Clustering: K-means vs. Gaussian Mixture Models (GMM) — ML Depth

K-means vs. GMM & EM Algorithm

Core Concepts for K-means & GMM

K-means:
- Objective: Minimize intra-cluster sum of squares (inertia).
- Algorithm: Iterative assignment and centroid update.
- Assumptions: Spherical, equally sized clusters. Hard assignments.
Gaussian Mixture Model (GMM):
- Assumption: Data points are generated from a mixture of several Gaussian distributions.
- Parameters: Mixing coefficients (π_k), means (μ_k), covariances (Σ_k).
- Objective: Maximize the log-likelihood of the data.
Expectation-Maximization (EM) Algorithm: Iterative algorithm for finding MLE or MAP estimates for models with latent variables.
- E-step (Expectation): Calculate posterior probabilities of latent variables (responsibilities).
- M-step (Maximization): Update model parameters using these responsibilities.
Latent Variables: In GMM, the component from which each data point is drawn.
Gaussian PDF: Formula for multivariate Gaussian distribution.
Cluster Shapes and Densities: How different covariance matrix structures in GMM handle varied cluster characteristics.

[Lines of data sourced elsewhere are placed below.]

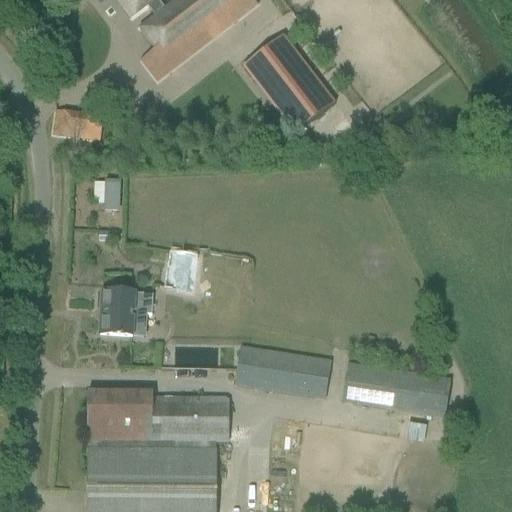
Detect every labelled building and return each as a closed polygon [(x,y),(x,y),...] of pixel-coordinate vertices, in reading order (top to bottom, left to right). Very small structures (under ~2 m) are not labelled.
[(116,0),(131,19),(146,7),(155,20),(141,31),(142,33),(144,31),(174,71),(257,7),(251,0),(181,0),(164,13),(155,1),(155,0),(116,0)] [(282,38),(242,69),(296,137),(335,107),(282,38)] [(52,136),(72,139),(99,143),(103,119),(55,112),(52,136)] [(119,212),(119,184),(105,184),(104,212),(119,212)] [(115,244),(116,234),(99,234),(99,243),(115,244)] [(169,254),(163,290),(193,295),(198,259),(169,254)] [(99,337),(119,338),(145,340),(146,320),(151,320),(152,298),(102,295),(99,337)] [(238,350),(233,389),(324,403),(330,364),(238,350)] [(346,366),(340,405),(443,423),(449,383),(346,366)] [(85,511),(214,511),(215,444),(228,444),(228,402),(151,402),(151,395),(87,395),(85,511)]
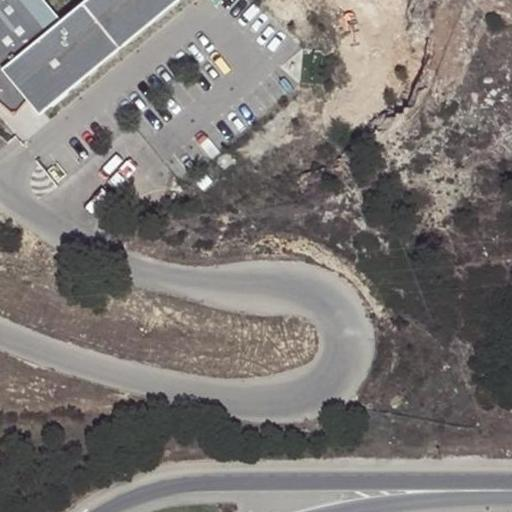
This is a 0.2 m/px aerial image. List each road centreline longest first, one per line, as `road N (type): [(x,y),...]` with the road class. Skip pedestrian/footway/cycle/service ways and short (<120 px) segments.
road 1 (unclassified): [(0,333),(218,398),(277,398),(322,385),(344,361),(345,332),(335,305),(316,292),(146,273),(57,229),(0,187)]
road 2 (secondary): [(491,488),(205,481),(127,494),(98,511)]
road 3 (secondary): [(331,511),(491,488)]
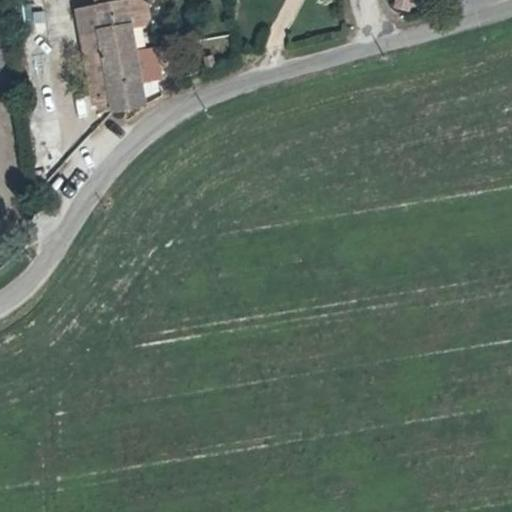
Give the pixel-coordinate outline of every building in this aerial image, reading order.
[(95,0),(98,15),(129,9),(127,0),(95,0)] [(392,0),(389,20),(407,23),(412,2),(396,0),(392,0)] [(454,0),(456,9),(491,0),(454,0)] [(45,32),(43,4),(12,7),(14,35),(45,32)] [(129,9),(98,15),(87,17),(88,23),(93,48),(124,42),(130,15),(129,9)] [(93,48),(88,23),(71,26),(76,51),(93,48)] [(137,115),(124,42),(93,48),(76,51),(88,115),(92,114),(94,123),(108,119),(108,121),(137,115)] [(8,44),(0,44),(0,77),(11,77),(8,44)]
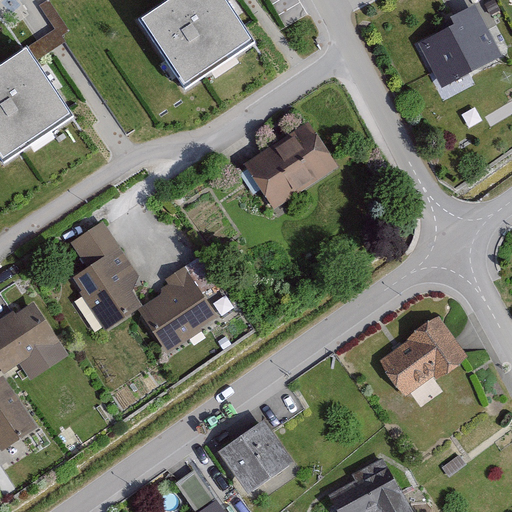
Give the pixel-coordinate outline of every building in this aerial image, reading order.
[(170,0),(141,20),(186,87),(254,42),(226,0),(170,0)] [(500,61),(473,10),(444,25),(449,33),(418,49),(440,92),(500,61)] [(0,66),(0,154),(5,161),(71,116),(26,49),(0,66)] [(271,215),(337,170),(307,127),(241,172),(271,215)] [(139,281),(102,227),(69,249),(86,274),(68,286),(102,337),(142,311),(127,289),(139,281)] [(199,260),(164,283),(168,290),(160,295),(163,300),(139,316),(167,358),(218,324),(200,297),(217,286),(199,260)] [(0,379),(1,382),(17,371),(28,387),(67,362),(32,309),(14,321),(11,316),(0,322),(0,379)] [(467,366),(437,323),(378,364),(405,402),(436,380),(439,385),(467,366)] [(0,385),(0,452),(3,457),(35,437),(2,385),(0,385)] [(294,469),(263,426),(217,458),(248,501),(294,469)] [(442,473),(448,481),(463,469),(458,461),(442,473)] [(406,511),(382,465),(351,482),(355,490),(330,504),(334,511),(406,511)] [(204,468),(183,477),(195,507),(216,498),(204,468)] [(223,511),(216,501),(199,511),(223,511)]
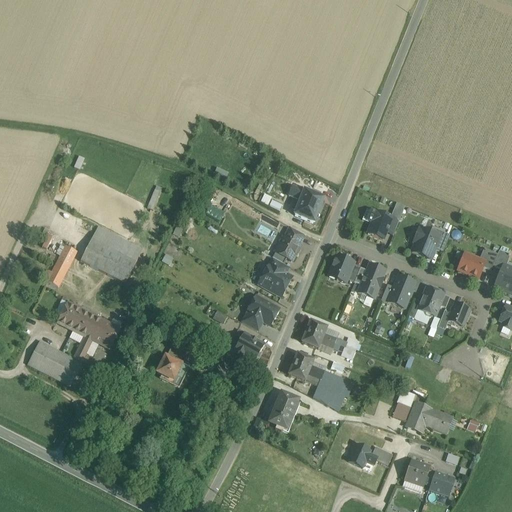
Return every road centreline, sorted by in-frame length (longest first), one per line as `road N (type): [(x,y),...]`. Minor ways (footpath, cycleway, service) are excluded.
road 1 (track): [(327,244),(162,158),(0,122)]
road 2 (residential): [(203,511),(330,236)]
road 3 (residential): [(330,236),(488,302),(466,362)]
road 4 (unclassified): [(350,190),(426,0)]
road 5 (secondary): [(152,511),(0,433)]
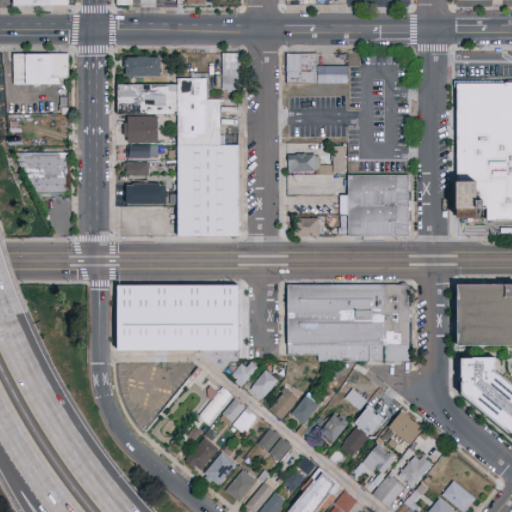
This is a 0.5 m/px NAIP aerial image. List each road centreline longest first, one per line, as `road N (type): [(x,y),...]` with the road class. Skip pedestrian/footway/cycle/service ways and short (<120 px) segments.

Clustering Algorithms Explained

Interviewer: Let's discuss clustering algorithms. Can you compare the mathematical formulations of K-means and Gaussian Mixture Models (GMM)? Then, please derive the Expectation-Maximization (EM) algorithm for GMMs.

Candidate: Certainly. Both K-means and GMM are popular clustering algorithms, but they make different assumptions and have different mathematical underpinnings.

K-means Clustering

Objective: K-means aims to partition N data points {x₁, ..., x_N} into K disjoint clusters C = {C₁, ..., C_K}, each with a centroid μ_k. The objective is to minimize the within-cluster sum of squares (WCSS), also known as inertia:

J_K-means = Σ_k=1^K Σ_{x_i ∈ C_k} ||x_i - μ_k||²

where μ_k is the mean of the points in cluster C_k.

Algorithm (Iterative):

Initialize K centroids μ₁, ..., μ_K (e.g., randomly).
Assignment Step: Assign each data point x_i to the cluster C_k whose centroid μ_k is closest (in Euclidean distance):
C_k = { x_i | ||x_i - μ_k||² ≤ ||x_i - μ_j||² for all j ≠ k }
Update Step: Recalculate the centroids μ_k as the mean of all data points assigned to cluster C_k:
μ_k = (1/|C_k|) Σ_{x_i ∈ C_k} x_i
Repeat steps 2 and 3 until convergence (e.g., centroids don't change much, or assignments stabilize).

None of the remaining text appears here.